### Text excerpt
++++++++++++++++++++

But is this surprising? Archaeology is a colonial discipline.[ii] Archaeology in Palestine has always been an imperialist archaeology.[iii] Ever since the beginning of archaeology in Palestine there has been concerted effort to appropriate Palestine as part of western cultural patrimony. To disconnect Palestinians from Palestine. As the ‘holy land’ Palestine is central to the western world which styles itself as ‘Judaeo-Christian’, (but which is really a certain type of Christian). I am British. I have completed my thesis at a British university. My passport has allowed me to visit places off limits to Palestinian colleagues. My academic legacy stems from archaeologists who went to Palestine emboldened by the statement ‘Palestine is ours’, a statement uttered by the Archbishop of York at the first ever meeting of the Palestine Exploration Fund, the British learned society founded in 1865 which spearheaded archaeological research in Palestine. The PEF aimed to ‘recover ’a ‘lost’ Palestine which was buried under layers of ‘debris’, aka the presence of Palestinians, their homes, their culture, their buildings, placenames, their hundreds & thousands of years of history that wasn’t the narrow biblical & classical periods that interested the British.
The implications of this are stark, the myth that Palestinians have no connection to their land, the myth of an empty land, that Palestine didn’t exist until ‘Arab invaders’ made it up (Zach Foster’s excellent PhD thesis ‘The Invention of Palestine’ which covers all this in great detail). This narrative, which archaeology contributed and still contributes to (see the work of Emek Shaveh), is used to remove Palestinians from Palestine. 1948, the continued displacement of Palestinians by settlers, the events in Gaza right now. Nadia Abu El-Haj’s book Facts on the Ground is an in-depth and incredibly valuable study on exactly how archaeology has become used by the Israeli state to justify occupation, if you read one thing on this topic it should probably be that.
Through archaeology & an archaeological lens Palestine becomes orientalised, an imagined geography, which as Palestinian scholar Edward Said suggests, is an ‘invented and constructed geographical space with little concern for the reality.[iv] In short, the past becomes severed from the present, this allows us as scholars of history, archaeology, biblical studies etc, to distance ourselves from contemporary politics, why should we get involved? As scholars of the past, whether historian, archaeologist, whatever we call ourselves, we must face up to our discipline’s contribution to colonialism & imperialism worldwide, our disciplines are inherently orientalist, colonial in character.
The statement from Birziet University, in the West Bank, is explicit in calling on the international academic community to speak out, stating ‘Birzeit University calls upon the international academic community, unions, and students to fulfill their intellectual and academic duty of seeking truth, maintaining a critical distance from state-sponsored propaganda, and to hold the perpetrators of genocide and those complicit with them accountable.’ As archaeologists, scholars, historians today, we still disconnect Palestine of today from its past, a past we connect to ourselves, one we connect to the wider development of ‘western civilisation’. We ‘don’t want to get involved in politics’, but still we benefit from Palestine, as we publish books & papers etc etc etc. If we stay silent to make our lives easier, to not rock the boat, how different are we from the archaeologists of the past, who believed ‘Palestine is ours’ in which the archaeology functioned as a form of colonial extraction?

++++++++++++++++++++

### Given information
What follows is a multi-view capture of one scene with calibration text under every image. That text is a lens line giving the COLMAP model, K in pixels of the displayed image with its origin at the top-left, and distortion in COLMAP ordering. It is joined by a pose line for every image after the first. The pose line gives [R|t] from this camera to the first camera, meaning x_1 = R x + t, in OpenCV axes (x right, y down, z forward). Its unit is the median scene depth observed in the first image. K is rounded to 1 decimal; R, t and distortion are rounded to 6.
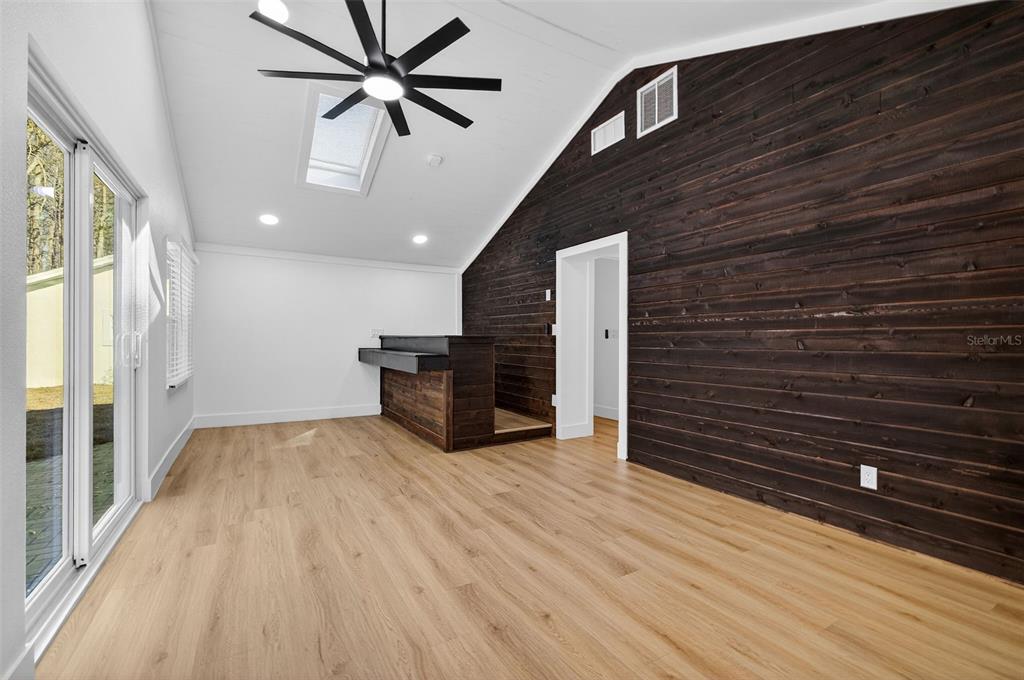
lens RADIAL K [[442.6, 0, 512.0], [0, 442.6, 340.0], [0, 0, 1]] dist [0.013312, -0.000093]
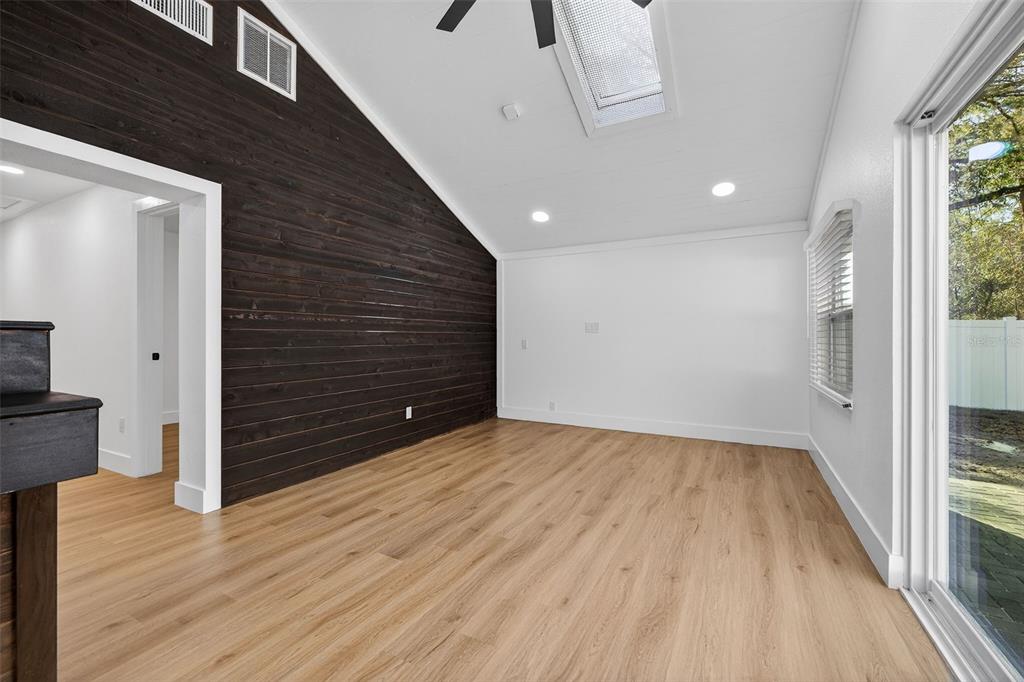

++++++++++++++++++++

### Activity 1
In the essay on archaeology in Palestine, who said "Palestine is ours" at the first meeting of the Palestine Exploration Fund?
### Activity 2
Translate this sentence from the essay on archaeology in Palestine into Spanish: "My passport has allowed me to visit places off limits to Palestinian colleagues."
The data is separate material with no connection to the essay on archaeology in Palestine.

### Written reply 1
The Archbishop of York.

### Written reply 2
Mi pasaporte me ha permitido visitar lugares vedados a colegas palestinos.